Windows XP is still the world’s dominant operating system, with a 46.52 percent share of the desktop operating system market at the end of 2011, down from just over 50 percent in September, and 57.51 percent in February 2011, according to the latest Net Applications data.

But the two-year-old Windows 7 is creeping up on its decade-old brother Windows XP in market share. As of January 1st, Windows 7 jumped to 36.99 percent share, up from 24 percent at the start of the year.

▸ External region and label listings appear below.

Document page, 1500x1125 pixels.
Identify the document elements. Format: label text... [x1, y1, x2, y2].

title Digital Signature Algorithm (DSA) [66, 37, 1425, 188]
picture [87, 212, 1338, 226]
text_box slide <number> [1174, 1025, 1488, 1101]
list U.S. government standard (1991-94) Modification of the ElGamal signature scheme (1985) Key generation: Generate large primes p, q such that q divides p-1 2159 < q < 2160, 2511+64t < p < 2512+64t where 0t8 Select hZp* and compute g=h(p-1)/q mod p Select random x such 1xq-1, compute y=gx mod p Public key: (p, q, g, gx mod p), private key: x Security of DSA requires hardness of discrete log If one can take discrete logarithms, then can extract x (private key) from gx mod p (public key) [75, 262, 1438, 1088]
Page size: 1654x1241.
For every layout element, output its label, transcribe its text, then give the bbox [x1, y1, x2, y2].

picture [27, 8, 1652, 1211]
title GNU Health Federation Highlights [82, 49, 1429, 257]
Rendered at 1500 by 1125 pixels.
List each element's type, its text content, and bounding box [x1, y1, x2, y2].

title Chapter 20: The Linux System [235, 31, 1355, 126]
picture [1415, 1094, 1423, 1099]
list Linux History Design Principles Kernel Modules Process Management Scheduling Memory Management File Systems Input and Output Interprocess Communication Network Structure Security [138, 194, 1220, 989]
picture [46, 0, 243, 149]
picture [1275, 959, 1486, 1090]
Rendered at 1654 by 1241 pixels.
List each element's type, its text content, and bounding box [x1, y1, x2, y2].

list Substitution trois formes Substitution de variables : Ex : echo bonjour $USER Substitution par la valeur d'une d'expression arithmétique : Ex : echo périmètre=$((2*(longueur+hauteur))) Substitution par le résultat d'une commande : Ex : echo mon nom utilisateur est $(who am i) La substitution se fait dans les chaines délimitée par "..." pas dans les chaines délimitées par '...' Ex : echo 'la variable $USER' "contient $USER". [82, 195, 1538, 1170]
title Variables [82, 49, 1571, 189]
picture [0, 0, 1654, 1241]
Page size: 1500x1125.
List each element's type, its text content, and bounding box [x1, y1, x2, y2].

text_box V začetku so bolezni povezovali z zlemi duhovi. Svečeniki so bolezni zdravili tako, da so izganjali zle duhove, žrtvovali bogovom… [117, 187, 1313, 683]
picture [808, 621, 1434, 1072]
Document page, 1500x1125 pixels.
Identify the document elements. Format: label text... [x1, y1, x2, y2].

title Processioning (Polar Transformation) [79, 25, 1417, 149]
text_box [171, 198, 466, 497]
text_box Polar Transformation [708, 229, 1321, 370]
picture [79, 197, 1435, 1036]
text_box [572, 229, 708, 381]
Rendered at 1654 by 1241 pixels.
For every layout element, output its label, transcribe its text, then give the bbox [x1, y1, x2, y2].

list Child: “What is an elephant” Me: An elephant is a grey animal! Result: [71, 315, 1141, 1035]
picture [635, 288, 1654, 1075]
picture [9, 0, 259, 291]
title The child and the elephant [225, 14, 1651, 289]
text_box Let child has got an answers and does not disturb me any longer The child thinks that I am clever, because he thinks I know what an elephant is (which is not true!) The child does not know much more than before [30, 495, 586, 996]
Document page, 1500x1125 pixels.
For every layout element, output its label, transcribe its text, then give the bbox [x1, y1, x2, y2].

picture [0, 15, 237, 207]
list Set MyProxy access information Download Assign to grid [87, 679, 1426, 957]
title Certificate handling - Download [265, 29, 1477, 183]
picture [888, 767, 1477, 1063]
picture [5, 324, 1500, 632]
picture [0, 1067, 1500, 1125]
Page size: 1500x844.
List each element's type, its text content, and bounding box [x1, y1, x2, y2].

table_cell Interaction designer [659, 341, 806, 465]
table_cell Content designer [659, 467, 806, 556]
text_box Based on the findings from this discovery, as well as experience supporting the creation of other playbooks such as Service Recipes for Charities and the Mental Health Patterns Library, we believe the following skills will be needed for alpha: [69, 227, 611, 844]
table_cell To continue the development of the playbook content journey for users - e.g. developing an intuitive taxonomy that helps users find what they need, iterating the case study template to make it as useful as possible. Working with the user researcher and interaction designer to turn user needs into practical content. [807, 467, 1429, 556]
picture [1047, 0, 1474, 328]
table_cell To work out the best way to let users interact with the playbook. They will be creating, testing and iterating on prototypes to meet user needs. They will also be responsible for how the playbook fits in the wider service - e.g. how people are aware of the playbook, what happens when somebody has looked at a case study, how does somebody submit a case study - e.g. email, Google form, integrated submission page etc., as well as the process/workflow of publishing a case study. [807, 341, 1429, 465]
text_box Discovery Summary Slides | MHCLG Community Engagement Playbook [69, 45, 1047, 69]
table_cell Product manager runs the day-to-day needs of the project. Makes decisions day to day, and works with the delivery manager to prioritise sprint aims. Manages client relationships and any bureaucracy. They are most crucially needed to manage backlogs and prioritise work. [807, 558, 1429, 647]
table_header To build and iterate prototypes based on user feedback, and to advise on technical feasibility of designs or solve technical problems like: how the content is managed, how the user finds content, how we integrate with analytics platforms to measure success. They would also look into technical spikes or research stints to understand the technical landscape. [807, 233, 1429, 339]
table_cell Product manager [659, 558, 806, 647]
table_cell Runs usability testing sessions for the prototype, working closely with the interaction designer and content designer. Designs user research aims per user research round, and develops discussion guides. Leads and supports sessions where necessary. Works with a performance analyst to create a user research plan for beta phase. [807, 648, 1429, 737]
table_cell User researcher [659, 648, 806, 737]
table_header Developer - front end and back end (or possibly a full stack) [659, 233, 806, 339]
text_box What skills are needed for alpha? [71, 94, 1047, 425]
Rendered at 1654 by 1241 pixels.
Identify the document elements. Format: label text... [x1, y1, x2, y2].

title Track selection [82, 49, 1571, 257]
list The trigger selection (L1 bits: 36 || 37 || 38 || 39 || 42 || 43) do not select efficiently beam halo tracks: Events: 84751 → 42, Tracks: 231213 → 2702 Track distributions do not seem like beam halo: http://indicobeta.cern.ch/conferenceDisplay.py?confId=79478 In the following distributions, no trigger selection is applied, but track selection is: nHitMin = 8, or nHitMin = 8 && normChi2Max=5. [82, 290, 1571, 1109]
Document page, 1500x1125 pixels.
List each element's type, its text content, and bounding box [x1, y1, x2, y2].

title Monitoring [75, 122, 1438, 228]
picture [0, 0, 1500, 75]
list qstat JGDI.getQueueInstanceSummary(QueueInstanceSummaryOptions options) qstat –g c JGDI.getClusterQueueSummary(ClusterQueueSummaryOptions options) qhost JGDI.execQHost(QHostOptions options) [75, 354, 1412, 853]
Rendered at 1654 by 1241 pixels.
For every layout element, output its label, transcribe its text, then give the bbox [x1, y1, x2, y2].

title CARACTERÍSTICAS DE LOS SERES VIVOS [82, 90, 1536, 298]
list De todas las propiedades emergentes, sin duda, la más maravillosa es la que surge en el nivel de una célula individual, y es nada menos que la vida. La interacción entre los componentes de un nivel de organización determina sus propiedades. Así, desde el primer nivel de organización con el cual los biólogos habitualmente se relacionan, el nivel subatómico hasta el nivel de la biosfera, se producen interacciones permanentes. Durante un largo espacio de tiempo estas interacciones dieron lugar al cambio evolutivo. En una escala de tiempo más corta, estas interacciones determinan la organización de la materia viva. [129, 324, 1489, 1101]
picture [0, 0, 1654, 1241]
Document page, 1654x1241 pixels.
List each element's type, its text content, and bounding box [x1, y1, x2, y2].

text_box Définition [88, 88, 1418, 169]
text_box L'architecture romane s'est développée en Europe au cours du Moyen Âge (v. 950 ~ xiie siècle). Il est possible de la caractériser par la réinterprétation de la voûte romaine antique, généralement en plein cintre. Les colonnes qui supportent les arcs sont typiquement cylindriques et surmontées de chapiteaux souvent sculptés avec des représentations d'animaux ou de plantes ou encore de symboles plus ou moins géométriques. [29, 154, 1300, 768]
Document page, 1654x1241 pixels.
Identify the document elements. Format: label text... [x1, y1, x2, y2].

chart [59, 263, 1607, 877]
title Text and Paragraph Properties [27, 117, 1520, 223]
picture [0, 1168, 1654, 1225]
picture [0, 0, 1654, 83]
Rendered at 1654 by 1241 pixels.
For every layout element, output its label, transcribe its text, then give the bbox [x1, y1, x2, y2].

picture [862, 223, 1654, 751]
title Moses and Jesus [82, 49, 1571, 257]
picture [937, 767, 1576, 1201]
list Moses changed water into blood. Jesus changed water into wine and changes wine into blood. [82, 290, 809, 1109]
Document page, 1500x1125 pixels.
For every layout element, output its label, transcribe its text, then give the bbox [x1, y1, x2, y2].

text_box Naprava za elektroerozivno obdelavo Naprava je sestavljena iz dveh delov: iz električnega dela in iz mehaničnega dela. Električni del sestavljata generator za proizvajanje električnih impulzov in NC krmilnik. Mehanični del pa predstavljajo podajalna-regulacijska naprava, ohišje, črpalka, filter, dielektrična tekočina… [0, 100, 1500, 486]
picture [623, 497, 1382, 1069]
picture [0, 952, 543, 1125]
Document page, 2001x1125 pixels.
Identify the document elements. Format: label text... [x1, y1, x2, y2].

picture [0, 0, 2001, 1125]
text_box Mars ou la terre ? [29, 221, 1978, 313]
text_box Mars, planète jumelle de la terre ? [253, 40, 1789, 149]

Microsoft is happy to see XP go, or keep going away. To persuade users to upgrade to Windows 7, Microsoft will stop support for Windows XP on April 8, 2014. And anything before Service Pack 3 is already out of support. Besides, Microsoft’s own Internet Explorer 9 only runs on Windows 7 or Vista. Other software, like some of the latest video editors, is starting to have similar requirements.

Will the left Windows XP users update to Windows 7? Or will they switch to Windows 8 directly by skipping over Windows 7? The next generation of Windows operating system is said to launch in 2012. A public beta of Windows 8 is scheduled for February.

The Net Applications data also shows that Vista was mostly criticized by consumers, dropped to 8.44 percent, down from over 11 percent at the beginning of the year. Other operating systems, including Mac OS X and Linux, remained distant followers totaling just 8 percent share.